As pessoas ficam horrorizadas , e com imensa razão, pelas atrocidades cometidas pelos Mau-Mau, mas quantos refletirão que tais desmandos, na sua totalidade, não chegam a ser uma milésima parte das atrocidades que os Brancos infligiram , durante séculos, sobre os Negros, através da instituição da escravatura e do rendoso comércio de escravos. A cidade de Bristol conta entre os seus cidadãos muitos homens ricos da mais alta e insuspeita integridade moral - mas a prosperidade dessa cidade deve-se, originalmente e principalmente , ao comércio de escravos.
Quando Stalin estava a introduzir a coletivização na Rússia, teve de enfrentar a oposição obstinada dos camponeses. Desfez essa oposição com uma implacabilidade que teria sido impossível num país democrático. Das suas medidas resultou a morte pela fome de cerca de 5 milhões de camponeses, enquanto vários milhões mais eram exilados para campos de concentração do círculo Ártico. E tudo isto foi feito em nome da necessidade de introduzir uma "agricultura cientifica".
(...) O grande valor da democracia está precisamente em evitar a prática de atrocidades nessa larga escala. É este o seu primeiro e maior mérito. (...)
Contudo , a democracia possui também outros méritos que só ligeiramente são menos importantes. Torna possível um grau de liberdade intelectual que não tem grandes probabilidades de existir sob um regime despótico. Na Rússia de hoje não se permite qualquer obra literária que possa instilar a menor dúvida acerca da sabedoria e virtude superiores dos chefes. Os monarcas despóticos sempre suprimiram, até onde lhes era possível , qualquer sugestão de que o seu poder era excessivo. As Igrejas têm tido culpas idênticas a este respeito. (...)
Outra vantagem da democracia reside no facto de ser menos atreita a atitudes belicosas do que um governo autocrático. As vantagens da guerra - se é que há algumas! - vão beneficiar só os poderosos e eminentes nações vencedoras . As desvantagens que são muito mais evidentes, recaem principalmente sobre o comum dos cidadãos. Quase não tenho dúvidas de que, se a vontade do povo russo, neste momento histórico , pudesse prevalecer , os perigos de uma guerra entre o Oriente e o Ocidente desapareceriam por completo.(...)
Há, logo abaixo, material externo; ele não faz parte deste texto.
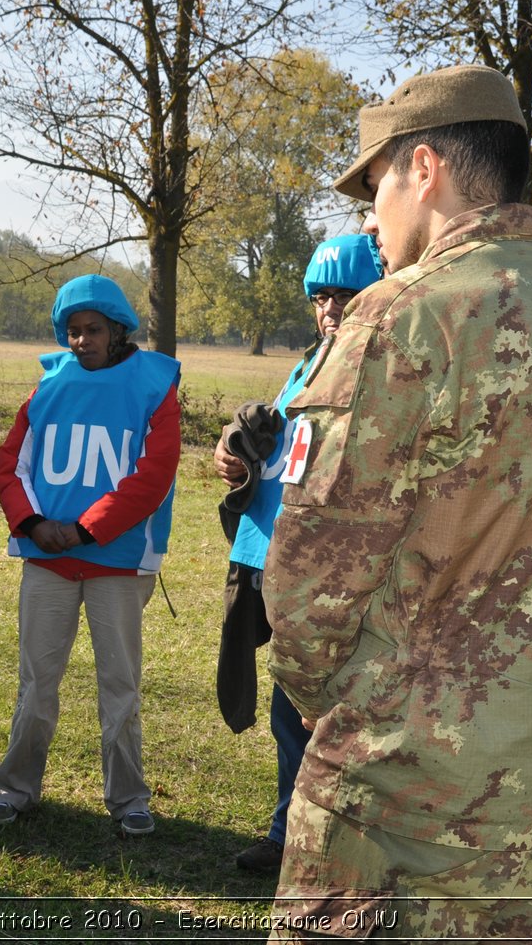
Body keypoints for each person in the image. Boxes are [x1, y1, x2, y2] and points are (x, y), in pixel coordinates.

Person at [263, 65, 532, 940]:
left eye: (376, 186)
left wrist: (341, 704)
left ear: (426, 168)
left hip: (397, 800)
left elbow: (307, 583)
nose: (372, 216)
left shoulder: (399, 319)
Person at [0, 275, 180, 837]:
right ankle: (14, 789)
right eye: (72, 331)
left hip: (117, 561)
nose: (81, 341)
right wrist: (34, 524)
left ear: (118, 331)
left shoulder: (154, 385)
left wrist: (86, 530)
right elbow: (9, 464)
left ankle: (129, 798)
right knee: (36, 681)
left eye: (93, 330)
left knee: (120, 684)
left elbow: (153, 475)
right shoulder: (47, 386)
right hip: (47, 558)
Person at [213, 232, 382, 874]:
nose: (331, 307)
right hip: (270, 560)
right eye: (320, 296)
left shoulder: (379, 371)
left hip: (328, 574)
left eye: (345, 294)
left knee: (322, 717)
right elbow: (285, 454)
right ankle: (290, 834)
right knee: (290, 715)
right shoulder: (307, 364)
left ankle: (328, 845)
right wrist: (235, 457)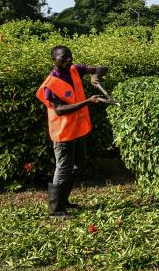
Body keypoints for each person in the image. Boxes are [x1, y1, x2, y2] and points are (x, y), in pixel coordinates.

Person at [35, 46, 109, 218]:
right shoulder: (51, 84)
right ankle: (56, 210)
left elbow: (102, 67)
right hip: (63, 132)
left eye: (70, 56)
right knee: (63, 168)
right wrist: (88, 102)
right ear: (54, 60)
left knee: (78, 164)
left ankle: (64, 200)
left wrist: (95, 76)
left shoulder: (75, 70)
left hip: (77, 129)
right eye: (63, 57)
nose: (68, 59)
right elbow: (59, 110)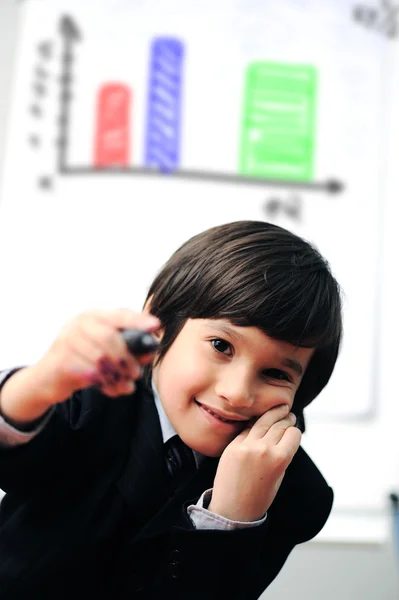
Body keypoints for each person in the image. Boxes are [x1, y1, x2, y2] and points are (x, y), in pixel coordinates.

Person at [0, 220, 342, 599]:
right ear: (159, 321)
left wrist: (230, 519)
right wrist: (37, 385)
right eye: (221, 346)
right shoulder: (88, 398)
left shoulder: (297, 493)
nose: (237, 393)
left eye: (276, 373)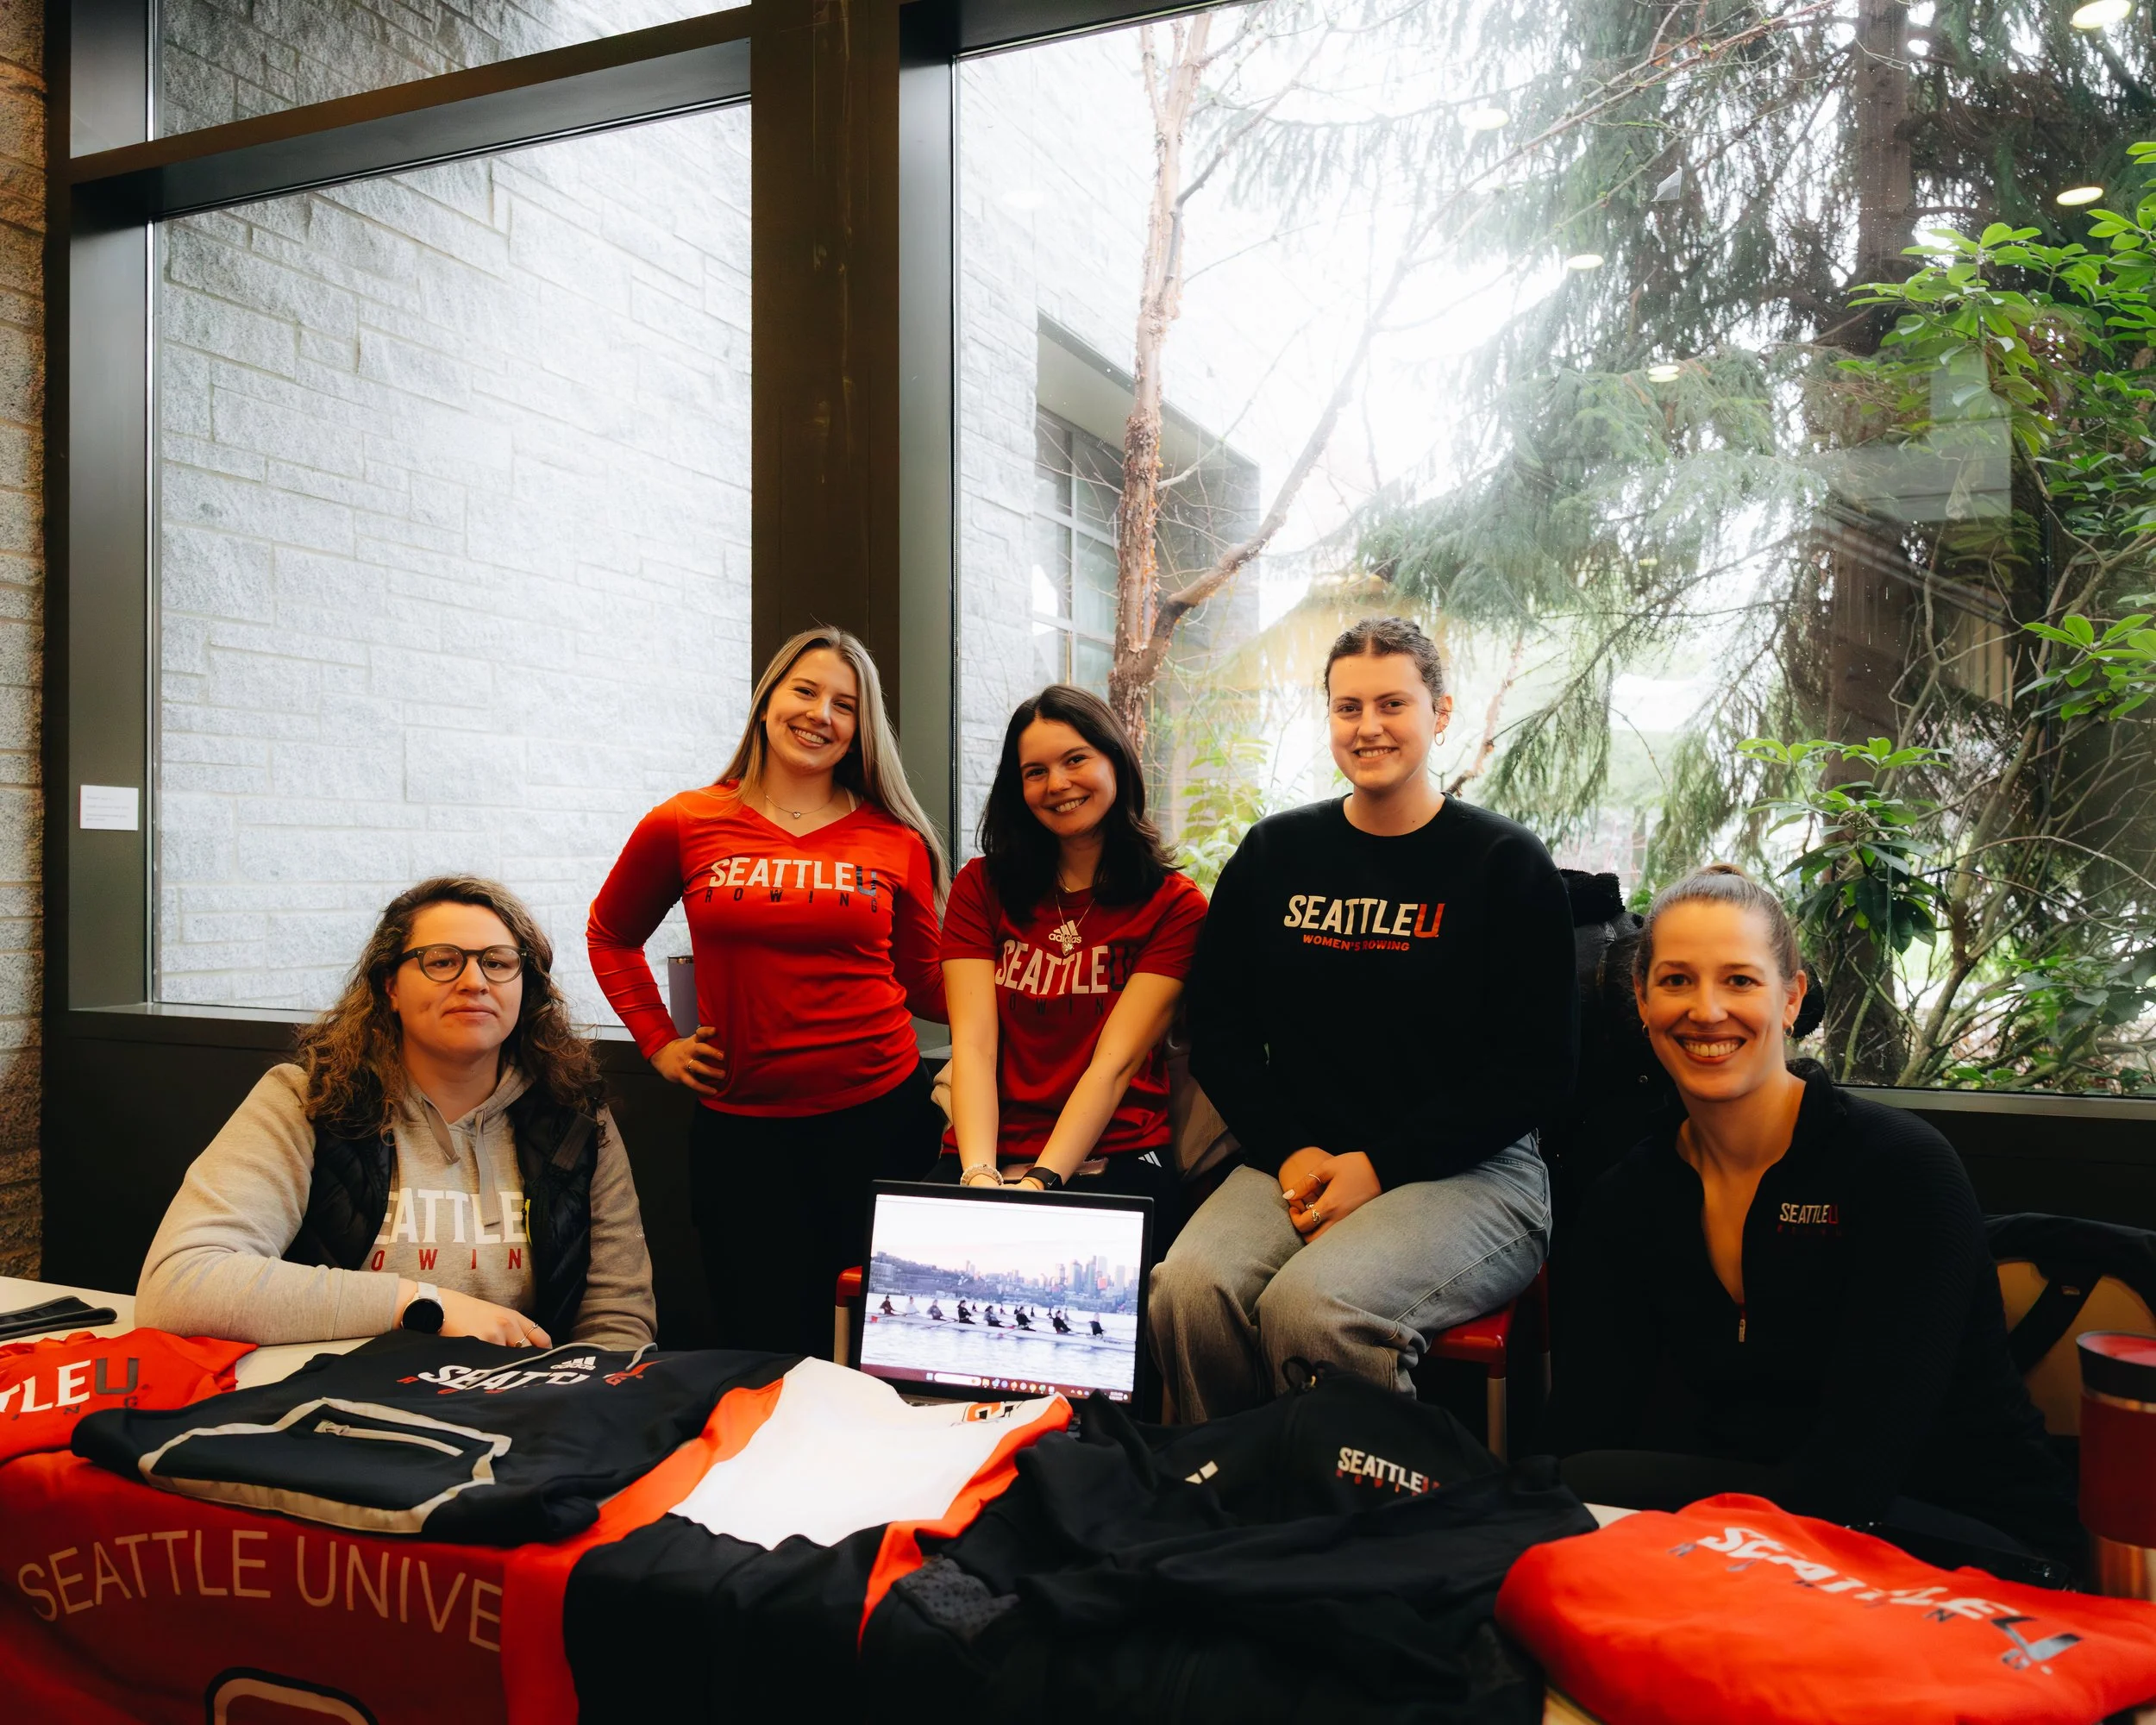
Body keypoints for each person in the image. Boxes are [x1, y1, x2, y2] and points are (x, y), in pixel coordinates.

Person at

Se uma terceira guerra mundial vier a eclodir - e oxalá tal hipótese não venha jamais a verificar-se -, parece-me claro que a orientação agressiva e nada amistosa do Governo russo, desde 1945, terá sido uma das maiores causas, seja qual for a faísca que provoque a explosão. Portanto, parece-me razoável supor que uma das vantagens da democracia sobre outras formas de governo reside na sua maior tendência para a paz.
Apesar de que frequentemente se tem dito em contrário, parece-me que um dos grandes méritos da democracia tem sido o de conferir às nações que a adoptam uma fortaleza maior no caso de guerra. Talvez isto não seja verdade durante os primeiros meses de uma guerra, especialmente quando, durante esses primeiros meses, as autocracias podem alcançar algumas vitórias militares. Mas tem sido verdade quando se considera a guerra na sua totalidade . Alguém que se dê ao trabalho de analisar as guerras importantes que ocorreram durante os últimos duzentos e cinquenta anos verificará que, em todos os casos , as vitórias finais pertenceram àquelas nações que mais se aproximavam daquilo a que chamamos democracia.
Bertrand Russell, "Realidade e Ficção"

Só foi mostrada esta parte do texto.